I would recommend serving this up with some big crusty bread. You’ll love it!
Bean & Kale Soup
- 1/4 cup olive oil
- 1 onion, chopped
- 3 small carrots, chopped
- 2 stalks celery, chopped
- 1 package (5 links) chicken sausage, sliced into small rounds (leave out if vegetarian)
- 1 16-oz can Great Northern beans
- 1 small bunch kale, shredded (about 4 cups)
- 1 Russet potato, diced
- 1 large tomato, diced
- 3 cloves garlic, minced
- 1 tablespoon Italian seasoning
- 1 tablespoon fresh parsley, minced
- Salt, to taste
- Freshly ground pepper, to taste
- Freshly grated Parmesan cheese, to top (optional – leave out if paleo/whole30)

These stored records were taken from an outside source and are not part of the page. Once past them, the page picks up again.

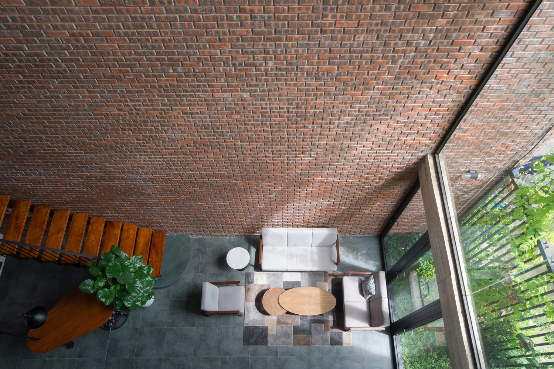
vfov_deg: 59.5
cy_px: 184
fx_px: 323
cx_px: 277
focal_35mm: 21
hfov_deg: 81.2
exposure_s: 1/40
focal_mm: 21
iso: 400
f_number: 11
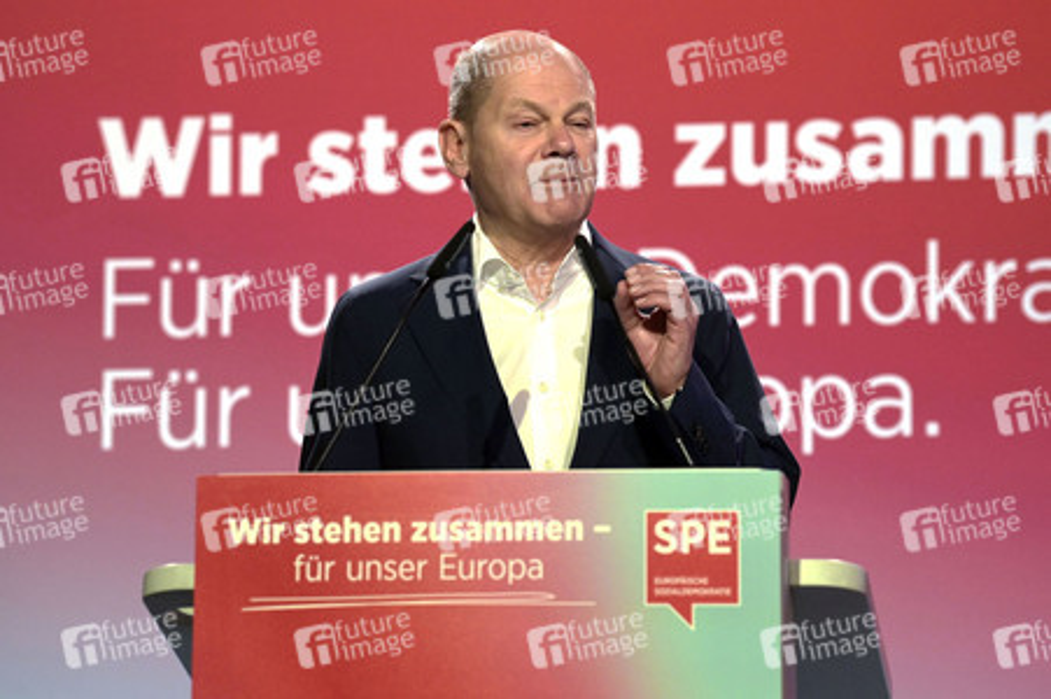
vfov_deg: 6.9
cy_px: 350
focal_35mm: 200
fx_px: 5834
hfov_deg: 10.3
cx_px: 526
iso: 4000
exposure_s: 1/400
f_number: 5
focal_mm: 200
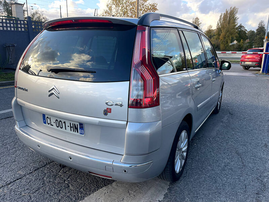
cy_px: 101
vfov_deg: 53.1
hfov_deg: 67.3
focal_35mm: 26
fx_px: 202
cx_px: 134
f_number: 1.6
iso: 32
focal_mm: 5.1
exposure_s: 1/425
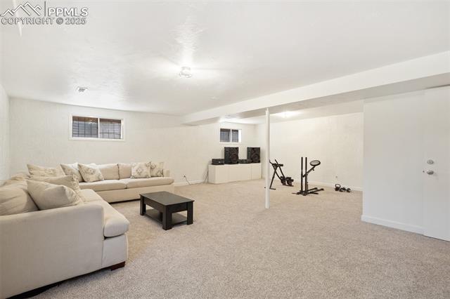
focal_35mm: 16
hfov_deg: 96.8
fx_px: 200
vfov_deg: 73.7
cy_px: 150
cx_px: 225
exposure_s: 1/4
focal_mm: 16
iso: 200
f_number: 6.3
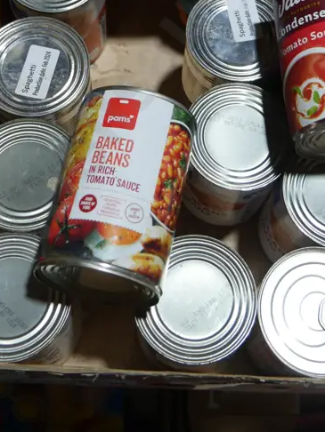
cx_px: 190
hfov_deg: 24.8
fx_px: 738
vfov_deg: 30.7
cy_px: 15
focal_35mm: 59
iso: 200
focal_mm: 14
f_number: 3.5
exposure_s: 1/125
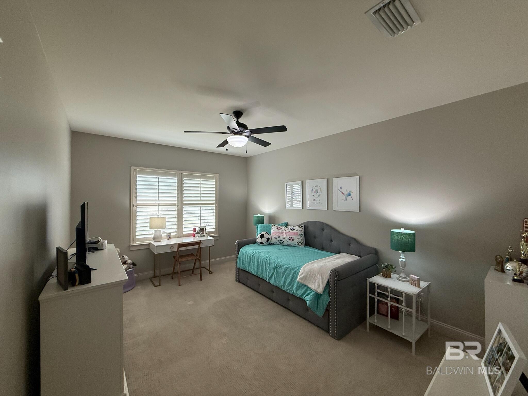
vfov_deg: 85.7
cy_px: 198
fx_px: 214
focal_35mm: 14
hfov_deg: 102.1
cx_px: 264
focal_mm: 2.22
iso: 200
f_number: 2.2
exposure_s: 1/120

- Heat oil in large pot over medium-high heat. Add onion, carrots and celery and saute 5 minutes.
- Stir in sausage for 1-2 minutes, then add beans, kale, potato and 6 cups of water. Bring to a boil, then reduce to a simmer for 30 minutes, or until vegetables are tender.
Add tomato, garlic, and seasonings. Simmer until flavors are well blended, at least 1 hour.
- To serve, ladle into heated soup bowls and sprinkle with Parmesan cheese, if desired. Enjoy!